## JOB
From the first line to the last, set down the data exactly as given.

## MATERIAL SHOWN
--------------------

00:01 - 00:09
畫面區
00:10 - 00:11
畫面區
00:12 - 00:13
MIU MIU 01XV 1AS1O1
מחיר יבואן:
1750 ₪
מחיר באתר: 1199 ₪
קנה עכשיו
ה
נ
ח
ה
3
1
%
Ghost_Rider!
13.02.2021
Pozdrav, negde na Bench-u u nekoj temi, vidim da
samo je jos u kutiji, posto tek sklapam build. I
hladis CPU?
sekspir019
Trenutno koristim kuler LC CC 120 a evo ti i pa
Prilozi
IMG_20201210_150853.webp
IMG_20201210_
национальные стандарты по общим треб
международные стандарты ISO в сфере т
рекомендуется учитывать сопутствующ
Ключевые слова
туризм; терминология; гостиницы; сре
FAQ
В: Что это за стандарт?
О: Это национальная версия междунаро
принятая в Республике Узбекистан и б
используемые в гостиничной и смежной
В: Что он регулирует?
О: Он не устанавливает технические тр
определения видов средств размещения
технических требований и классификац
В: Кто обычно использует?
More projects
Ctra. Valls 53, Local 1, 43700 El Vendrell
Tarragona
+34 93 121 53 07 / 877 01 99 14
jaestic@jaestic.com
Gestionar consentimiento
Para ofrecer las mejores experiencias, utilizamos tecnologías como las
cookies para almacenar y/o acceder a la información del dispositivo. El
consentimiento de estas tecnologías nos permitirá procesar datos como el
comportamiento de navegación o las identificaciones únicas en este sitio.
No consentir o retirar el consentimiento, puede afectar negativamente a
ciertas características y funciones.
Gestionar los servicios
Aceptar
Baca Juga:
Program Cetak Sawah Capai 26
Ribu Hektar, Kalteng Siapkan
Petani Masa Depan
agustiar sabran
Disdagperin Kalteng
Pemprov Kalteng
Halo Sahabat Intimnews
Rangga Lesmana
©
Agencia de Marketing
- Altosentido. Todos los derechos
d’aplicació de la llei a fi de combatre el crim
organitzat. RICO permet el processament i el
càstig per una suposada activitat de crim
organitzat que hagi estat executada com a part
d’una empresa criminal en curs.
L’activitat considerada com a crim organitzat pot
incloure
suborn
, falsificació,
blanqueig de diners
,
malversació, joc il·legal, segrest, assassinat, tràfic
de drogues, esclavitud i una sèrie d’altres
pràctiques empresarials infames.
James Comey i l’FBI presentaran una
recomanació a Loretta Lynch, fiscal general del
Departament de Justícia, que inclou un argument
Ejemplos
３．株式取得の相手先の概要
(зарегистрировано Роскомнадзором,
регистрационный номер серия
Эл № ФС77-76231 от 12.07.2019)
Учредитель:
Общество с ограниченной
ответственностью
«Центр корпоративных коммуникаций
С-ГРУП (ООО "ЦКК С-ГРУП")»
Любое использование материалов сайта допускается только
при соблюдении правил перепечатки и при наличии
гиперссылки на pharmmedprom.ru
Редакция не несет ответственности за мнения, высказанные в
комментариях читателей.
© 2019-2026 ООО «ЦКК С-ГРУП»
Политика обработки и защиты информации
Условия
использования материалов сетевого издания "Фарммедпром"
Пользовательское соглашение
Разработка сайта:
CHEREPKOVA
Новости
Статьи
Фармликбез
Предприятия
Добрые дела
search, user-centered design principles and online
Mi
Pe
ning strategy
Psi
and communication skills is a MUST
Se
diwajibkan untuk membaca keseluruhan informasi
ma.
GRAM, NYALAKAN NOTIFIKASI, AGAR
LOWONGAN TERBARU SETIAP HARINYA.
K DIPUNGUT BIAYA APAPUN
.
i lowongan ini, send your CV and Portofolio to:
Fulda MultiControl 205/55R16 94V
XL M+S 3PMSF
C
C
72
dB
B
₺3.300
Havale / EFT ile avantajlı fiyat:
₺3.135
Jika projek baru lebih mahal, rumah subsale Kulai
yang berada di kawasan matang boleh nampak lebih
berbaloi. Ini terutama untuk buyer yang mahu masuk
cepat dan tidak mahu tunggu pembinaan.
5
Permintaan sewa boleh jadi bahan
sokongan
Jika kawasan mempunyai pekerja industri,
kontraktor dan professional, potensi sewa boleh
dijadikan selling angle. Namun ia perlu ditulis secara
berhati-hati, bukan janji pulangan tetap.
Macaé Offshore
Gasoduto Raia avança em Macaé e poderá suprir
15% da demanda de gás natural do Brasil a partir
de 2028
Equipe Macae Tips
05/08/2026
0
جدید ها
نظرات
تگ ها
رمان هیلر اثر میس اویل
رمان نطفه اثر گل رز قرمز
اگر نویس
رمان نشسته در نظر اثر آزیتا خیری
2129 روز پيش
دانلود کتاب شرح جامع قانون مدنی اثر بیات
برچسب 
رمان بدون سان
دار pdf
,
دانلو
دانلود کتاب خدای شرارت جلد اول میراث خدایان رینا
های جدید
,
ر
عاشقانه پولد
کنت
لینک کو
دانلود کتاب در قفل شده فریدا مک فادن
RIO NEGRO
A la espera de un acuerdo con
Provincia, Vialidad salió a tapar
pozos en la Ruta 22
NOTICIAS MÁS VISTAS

--------------------

## EXERCISE OUTPUT
00:01 - 00:09
畫面區
00:10 - 00:11
畫面區
00:12 - 00:13
MIU MIU 01XV 1AS1O1
מחיר יבואן:
1750 ₪
מחיר באתר: 1199 ₪
קנה עכשיו
ה
נ
ח
ה
3
1
%
Ghost_Rider!
13.02.2021
Pozdrav, negde na Bench-u u nekoj temi, vidim da
samo je jos u kutiji, posto tek sklapam build. I
hladis CPU?
sekspir019
Trenutno koristim kuler LC CC 120 a evo ti i pa
Prilozi
IMG_20201210_150853.webp
IMG_20201210_
национальные стандарты по общим треб
международные стандарты ISO в сфере т
рекомендуется учитывать сопутствующ
Ключевые слова
туризм; терминология; гостиницы; сре
FAQ
В: Что это за стандарт?
О: Это национальная версия междунаро
принятая в Республике Узбекистан и б
используемые в гостиничной и смежной
В: Что он регулирует?
О: Он не устанавливает технические тр
определения видов средств размещения
технических требований и классификац
В: Кто обычно использует?
More projects
Ctra. Valls 53, Local 1, 43700 El Vendrell
Tarragona
+34 93 121 53 07 / 877 01 99 14
jaestic@jaestic.com
Gestionar consentimiento
Para ofrecer las mejores experiencias, utilizamos tecnologías como las
cookies para almacenar y/o acceder a la información del dispositivo. El
consentimiento de estas tecnologías nos permitirá procesar datos como el
comportamiento de navegación o las identificaciones únicas en este sitio.
No consentir o retirar el consentimiento, puede afectar negativamente a
ciertas características y funciones.
Gestionar los servicios
Aceptar
Baca Juga:
Program Cetak Sawah Capai 26
Ribu Hektar, Kalteng Siapkan
Petani Masa Depan
agustiar sabran
Disdagperin Kalteng
Pemprov Kalteng
Halo Sahabat Intimnews
Rangga Lesmana
©
Agencia de Marketing
- Altosentido. Todos los derechos
d’aplicació de la llei a fi de combatre el crim
organitzat. RICO permet el processament i el
càstig per una suposada activitat de crim
organitzat que hagi estat executada com a part
d’una empresa criminal en curs.
L’activitat considerada com a crim organitzat pot
incloure
suborn
, falsificació,
blanqueig de diners
,
malversació, joc il·legal, segrest, assassinat, tràfic
de drogues, esclavitud i una sèrie d’altres
pràctiques empresarials infames.
James Comey i l’FBI presentaran una
recomanació a Loretta Lynch, fiscal general del
Departament de Justícia, que inclou un argument
Ejemplos
３．株式取得の相手先の概要
(зарегистрировано Роскомнадзором,
регистрационный номер серия
Эл № ФС77-76231 от 12.07.2019)
Учредитель:
Общество с ограниченной
ответственностью
«Центр корпоративных коммуникаций
С-ГРУП (ООО "ЦКК С-ГРУП")»
Любое использование материалов сайта допускается только
при соблюдении правил перепечатки и при наличии
гиперссылки на pharmmedprom.ru
Редакция не несет ответственности за мнения, высказанные в
комментариях читателей.
© 2019-2026 ООО «ЦКК С-ГРУП»
Политика обработки и защиты информации
Условия
использования материалов сетевого издания "Фарммедпром"
Пользовательское соглашение
Разработка сайта:
CHEREPKOVA
Новости
Статьи
Фармликбез
Предприятия
Добрые дела
search, user-centered design principles and online
Mi
Pe
ning strategy
Psi
and communication skills is a MUST
Se
diwajibkan untuk membaca keseluruhan informasi
ma.
GRAM, NYALAKAN NOTIFIKASI, AGAR
LOWONGAN TERBARU SETIAP HARINYA.
K DIPUNGUT BIAYA APAPUN
.
i lowongan ini, send your CV and Portofolio to:
Fulda MultiControl 205/55R16 94V
XL M+S 3PMSF
C
C
72
dB
B
₺3.300
Havale / EFT ile avantajlı fiyat:
₺3.135
Jika projek baru lebih mahal, rumah subsale Kulai
yang berada di kawasan matang boleh nampak lebih
berbaloi. Ini terutama untuk buyer yang mahu masuk
cepat dan tidak mahu tunggu pembinaan.
5
Permintaan sewa boleh jadi bahan
sokongan
Jika kawasan mempunyai pekerja industri,
kontraktor dan professional, potensi sewa boleh
dijadikan selling angle. Namun ia perlu ditulis secara
berhati-hati, bukan janji pulangan tetap.
Macaé Offshore
Gasoduto Raia avança em Macaé e poderá suprir
15% da demanda de gás natural do Brasil a partir
de 2028
Equipe Macae Tips
05/08/2026
0
جدید ها
نظرات
تگ ها
رمان هیلر اثر میس اویل
رمان نطفه اثر گل رز قرمز
اگر نویس
رمان نشسته در نظر اثر آزیتا خیری
2129 روز پيش
دانلود کتاب شرح جامع قانون مدنی اثر بیات
برچسب 
رمان بدون سان
دار pdf
,
دانلو
دانلود کتاب خدای شرارت جلد اول میراث خدایان رینا
های جدید
,
ر
عاشقانه پولد
کنت
لینک کو
دانلود کتاب در قفل شده فریدا مک فادن
RIO NEGRO
A la espera de un acuerdo con
Provincia, Vialidad salió a tapar
pozos en la Ruta 22
NOTICIAS MÁS VISTAS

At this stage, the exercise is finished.